The biggest single area of tax expenditures relates to superannuation. Treasury estimates that these concessions are worth around $32 billion this financial year, and will rise to around $45 billion by 2015-16. Concessions and exemptions associated with housing are the next biggest form of tax expenditure, followed by a grab bag of other measures, like the exemption of food from the GST.
A lot of these tax expenditures exist for good reasons, and I wouldn’t want to see them abolished. But, unlike the cash benefits system, I think there is potential to reduce a range of these expenditures in a way that would raise revenue and improve equity at the same time. You could use that revenue either to cut taxes or increase service provision, whichever your preference.
One example is superannuation contributions tax. This is a 15% flat tax. This means that a low paid worker would pay more on their super contributions than they would if they received that same money as regular income – they have a negative concession. The typical full-time worker would pay 34% on an extra dollar earned (including Medicare Levy), but 15% if that dollar went into super – that’s a concession of 19 percentage points. High income earners get a concession of over 30 percentage points.

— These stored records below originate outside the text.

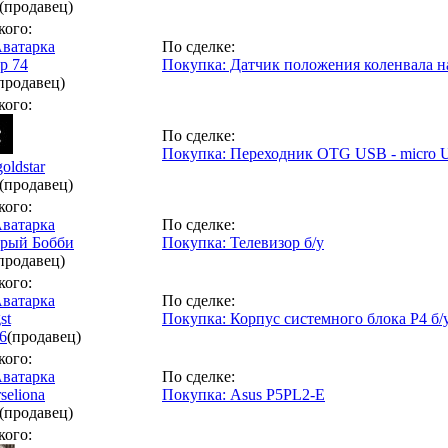
(продавец)
кого:
По сделке:
р 74
Покупка: Датчик положения коленвала на
продавец)
кого:
По сделке:
Покупка: Переходник OTG USB - micro U
oldstar
(продавец)
кого:
По сделке:
рый Бобби
Покупка: Телевизор б/у
продавец)
кого:
По сделке:
st
Покупка: Корпус системного блока P4 б/
6
(продавец)
кого:
По сделке:
seliona
Покупка: Asus P5PL2-E
(продавец)
кого:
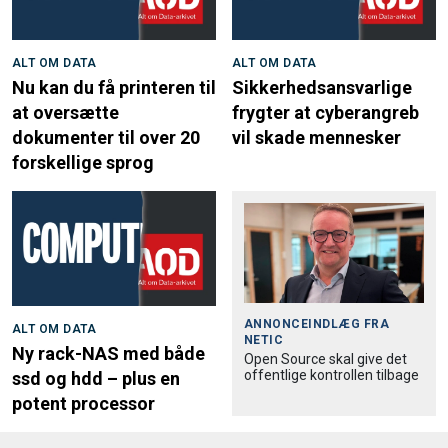
ALT OM DATA
ALT OM DATA
Nu kan du få printeren til
Sikkerhedsansvarlige
at oversætte
frygter at cyberangreb
dokumenter til over 20
vil skade mennesker
forskellige sprog
ANNONCEINDLÆG FRA
ALT OM DATA
NETIC
Ny rack-NAS med både
Open Source skal give det
offentlige kontrollen tilbage
ssd og hdd – plus en
potent processor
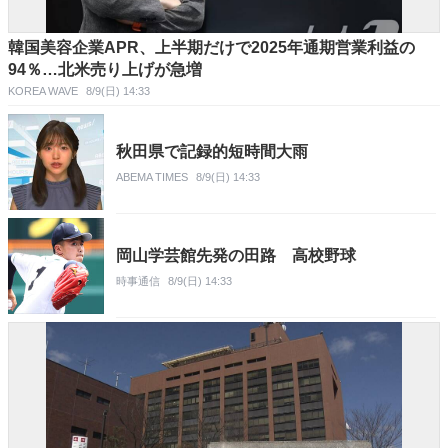
韓国美容企業APR、上半期だけで2025年通期営業利益の
94％…北米売り上げが急増
KOREA WAVE
8/9(日) 14:33
秋田県で記録的短時間大雨
ABEMA TIMES
8/9(日) 14:33
岡山学芸館先発の田路 高校野球
時事通信
8/9(日) 14:33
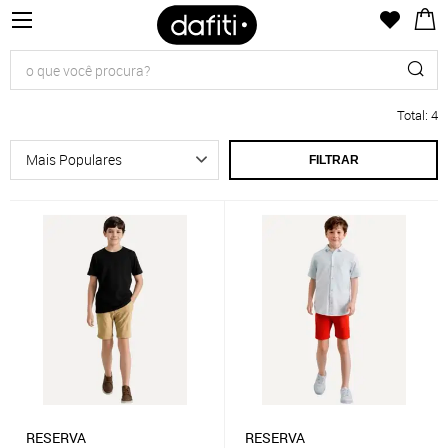
Total
:
4
FILTRAR
RESERVA
RESERVA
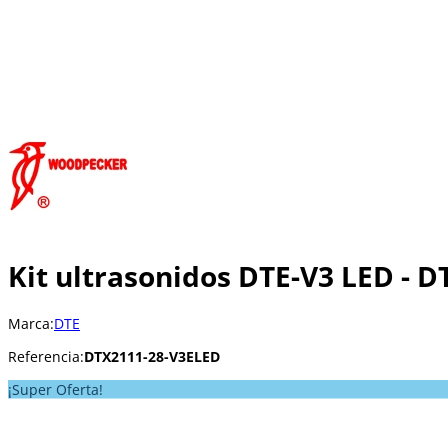
Kit ultrasonidos DTE-V3 LED - D
Marca:
DTE
Referencia:
DTX2111-28-V3ELED
¡Super Oferta!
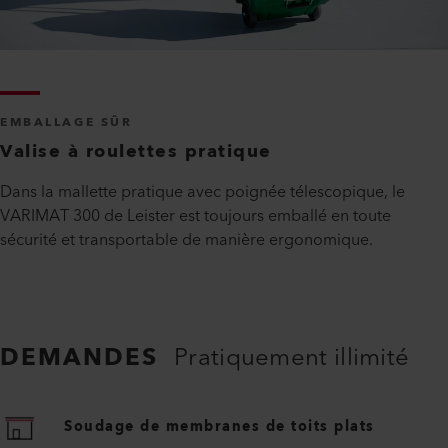
EMBALLAGE SÛR
Valise à roulettes pratique
Dans la mallette pratique avec poignée télescopique, le
VARIMAT 300 de Leister est toujours emballé en toute
sécurité et transportable de manière ergonomique.
DEMANDES
Pratiquement illimité
Soudage de membranes de toits plats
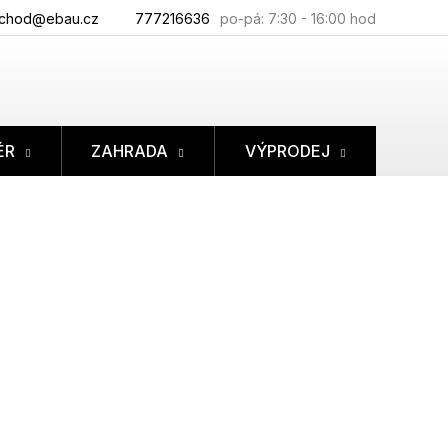
chod@ebau.cz
777216636
ÉR
ZAHRADA
VÝPRODEJ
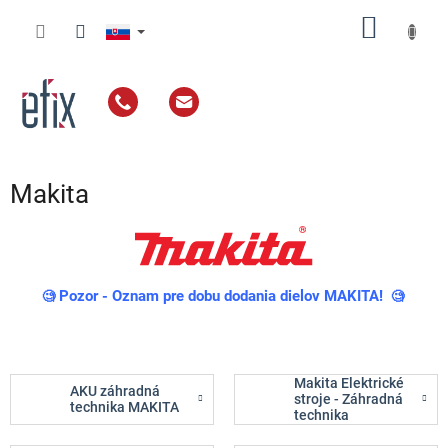
Prejsť
NÁKU
na
obsah
KOŠÍK
Makita
Pozor - Oznam pre dobu dodania dielov MAKITA!
🧐
🧐
Makita Elektrické
AKU záhradná
stroje - Záhradná
technika MAKITA
technika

The Government has improved one end of the scale with the low-income contribution, which effectively refunds the tax that low-income people receive on their super. It remains a flat tax for everyone else, although plans have been announced to increase the super tax rate for people on $300 000 or more. It would still be flat in between.
I’d favour a situation in which your super contributions were taxed at your marginal rate, minus a fixed percentage point concession (say 20%). They concessional treatment would still be there, but the benefits of the concession would no longer skew so heavily towards high-income earners.
When you include tax expenditures on things like super or negative gearing, I think there is room for improvement.
But as we saw a few months ago during the debate around taxes on super, any suggestion of reducing or removing tax expenditures is met with cries of ‘class war’. I think the critics of Australia’s welfare system don’t have tax expenditures in mind, but rather our payments system. Here I think they’re misguided or disingenuous.